Einde inhoudsopgave
Overeenkomst ter uitvoering van het tussen de Regeringen van de Staten van de Benelux Economische Unie, de Bondsrepubliek Duitsland, en de Franse Republiek op 14 juni 1985 te Schengen gesloten akkoord betreffende de geleidelijke afschaffing van de controles aan de gemeenschappelijke grenzen
Artikel 95 [Signalering t.b.v. uitlevering]
Geldend
Geldend vanaf 09-04-2013
- Redactionele toelichting
Zie Verordening 1987/2006 m.b.t. aangelegenheden die onder de werkingssfeer van het Verdrag betreffende de werking van de Europese Unie vallen.
- Bronpublicatie:
20-12-2006, PbEU 2006, L 381 (uitgifte: 28-12-2006, regelingnummer: 1987/2006)
- Inwerkingtreding
09-04-2013
- Bronpublicatie inwerkingtreding:
07-03-2013, PbEU 2013, L 87 (uitgifte: 27-03-2013, kamerstukken/regelingnummer: -)
- Vakgebied(en)
EU-recht / Bijzondere onderwerpen
Douane (V)
1.
Gegevens over personen om wier aanhouding ter fine van uitlevering wordt verzocht, worden op verzoek van de justitiële autoriteiten van de verzoekende Overeenkomstsluitende Partij opgenomen.
2.
Vóór de signalering gaat de signalerende Overeenkomstsluitende Partij na of aanhouding op grond van het nationale recht van de aangezochte Overeenkomstsluitende Partijen is toegestaan.
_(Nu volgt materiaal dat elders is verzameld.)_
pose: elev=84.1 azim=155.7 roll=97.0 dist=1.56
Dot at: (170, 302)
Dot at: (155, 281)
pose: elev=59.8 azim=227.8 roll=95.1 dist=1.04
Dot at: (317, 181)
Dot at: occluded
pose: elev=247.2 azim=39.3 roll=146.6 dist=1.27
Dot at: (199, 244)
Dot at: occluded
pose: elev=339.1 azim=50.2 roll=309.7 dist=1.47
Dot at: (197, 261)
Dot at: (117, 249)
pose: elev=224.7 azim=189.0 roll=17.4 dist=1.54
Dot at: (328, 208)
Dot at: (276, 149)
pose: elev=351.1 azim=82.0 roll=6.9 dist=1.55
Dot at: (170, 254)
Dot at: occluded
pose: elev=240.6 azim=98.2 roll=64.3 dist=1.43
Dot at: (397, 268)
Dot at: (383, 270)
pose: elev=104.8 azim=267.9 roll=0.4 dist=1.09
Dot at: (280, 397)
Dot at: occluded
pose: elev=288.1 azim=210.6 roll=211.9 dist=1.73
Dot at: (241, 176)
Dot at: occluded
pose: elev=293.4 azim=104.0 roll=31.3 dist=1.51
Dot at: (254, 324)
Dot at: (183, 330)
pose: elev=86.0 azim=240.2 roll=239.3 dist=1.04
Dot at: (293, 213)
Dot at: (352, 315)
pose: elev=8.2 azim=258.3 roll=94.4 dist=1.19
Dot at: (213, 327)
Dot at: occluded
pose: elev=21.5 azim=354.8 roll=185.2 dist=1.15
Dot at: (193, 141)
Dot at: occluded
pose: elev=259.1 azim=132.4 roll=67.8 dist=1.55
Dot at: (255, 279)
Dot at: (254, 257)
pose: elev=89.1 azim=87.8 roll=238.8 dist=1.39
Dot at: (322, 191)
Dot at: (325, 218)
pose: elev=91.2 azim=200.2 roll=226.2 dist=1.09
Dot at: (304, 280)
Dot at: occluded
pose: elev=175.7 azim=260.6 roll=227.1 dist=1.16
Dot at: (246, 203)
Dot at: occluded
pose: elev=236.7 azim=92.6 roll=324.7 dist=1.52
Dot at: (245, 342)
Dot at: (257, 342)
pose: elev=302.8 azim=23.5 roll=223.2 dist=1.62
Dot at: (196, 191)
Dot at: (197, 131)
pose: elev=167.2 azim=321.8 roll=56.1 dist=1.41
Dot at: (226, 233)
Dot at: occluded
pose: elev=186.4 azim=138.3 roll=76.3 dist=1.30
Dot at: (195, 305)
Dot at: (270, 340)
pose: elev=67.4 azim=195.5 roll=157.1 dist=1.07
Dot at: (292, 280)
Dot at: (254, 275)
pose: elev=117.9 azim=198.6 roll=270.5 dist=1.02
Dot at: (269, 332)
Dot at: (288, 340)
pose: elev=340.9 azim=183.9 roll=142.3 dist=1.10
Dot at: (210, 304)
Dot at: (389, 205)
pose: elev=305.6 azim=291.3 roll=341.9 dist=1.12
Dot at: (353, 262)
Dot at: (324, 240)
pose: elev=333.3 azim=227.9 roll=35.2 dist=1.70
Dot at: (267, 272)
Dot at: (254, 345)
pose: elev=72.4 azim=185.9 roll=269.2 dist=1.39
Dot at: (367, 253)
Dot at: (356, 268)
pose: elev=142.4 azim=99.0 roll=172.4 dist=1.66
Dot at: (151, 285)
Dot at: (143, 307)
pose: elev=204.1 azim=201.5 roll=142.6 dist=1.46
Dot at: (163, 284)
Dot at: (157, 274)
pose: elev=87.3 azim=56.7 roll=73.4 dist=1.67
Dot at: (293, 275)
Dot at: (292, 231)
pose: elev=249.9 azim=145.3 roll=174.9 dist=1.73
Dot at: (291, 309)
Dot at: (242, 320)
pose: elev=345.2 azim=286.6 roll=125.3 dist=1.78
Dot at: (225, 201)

Wanneer de signalerende Overeenkomstsluitende Partij twijfel heeft, is zij verplicht de betrokken Overeenkomstsluitende Partijen vooraf te raadplegen. Gelijktijdig met de signalering doet de signalerende Overeenkomstsluitende Partij de aangezochte Overeenkomstsluitende Partijen zo spoedig mogelijk mededeling van onderstaande informatie, welke voor de ten grondslag liggende feiten van wezenlijk belang is:
- a.
de om aanhouding verzoekende autoriteit;
- b.
het bestaan van een bevel tot aanhouding of van een akte die dezelfde kracht heeft, of van een voor tenuitvoerlegging vatbaar vonnis;
- c.
de aard en de wettelijke omschrijving van het strafbaar feit;
- d.
een omschrijving van de omstandigheden waaronder het strafbaar feit is begaan, met inbegrip van tijd, plaats en de mate van betrokkenheid van de gesignaleerde persoon bij het strafbaar feit;
- e.
voor zover mogelijk de gevolgen van het strafbaar feit.
3.
Een aangezochte Overeenkomstsluitende Partij kan de signalering in het bestand van haar nationale deel van het Schengen-informatiesysteem doen markeren, zodat tot op het tijdstip van verwijdering van de markering niet op grond van de signalering tot aanhouding wordt overgegaan. De markering dient uiterlijk vierentwintig uren na opneming van de signalering te worden verwijderd, tenzij de desbetreffende Partij de gevraagde aanhouding om juridische of bijzondere opportuniteitsredenen afwijst. Bij hoge uitzondering kan wegens het complexe karakter van de aan de signalering ten grondslag liggende feiten deze termijn tot een week worden uitgebreid. Ongeacht een markering of afwijzende beslissing blijven de overige Overeenkomstsluitende Partijen bevoegd de door middel van de signalering gevraagde aanhouding te verrichten.
4.
Wanneer een Overeenkomstsluitende Partij wegens bijzondere spoed om onmiddellijke opsporing verzoekt, gaat de aangezochte Overeenkomstsluitende Partij na of zij van markering kan afzien. De aangezochte Overeenkomstsluitende Partij treft de nodige voorzieningen, opdat in geval van instemming met de signalering aan de gevraagde aanhouding onverwijld uitvoering kan worden gegeven.
5.
Wanneer aanhouding wegens een nog niet-beëindigde toetsing of wegens een afwijzende beslissing door een aangezochte Overeenkomstsluitende Partij niet mogelijk is, dient deze de signalering als een signalering ter fine van mededeling van de verblijfplaats te behandelen.
6.
De aangezochte Overeenkomstsluitende Partijen geven uitvoering aan de op grond van de signalering gevraagde actie overeenkomstig de geldende uitleveringsverdragen en met inachtneming van het nationale recht. Zij zijn niet tot uitvoering van de gevraagde actie verplicht wanneer de gesignaleerde persoon een eigen onderdaan is, daargelaten de mogelijkheid om naar nationaal recht zelf tot aanhouding over te gaan.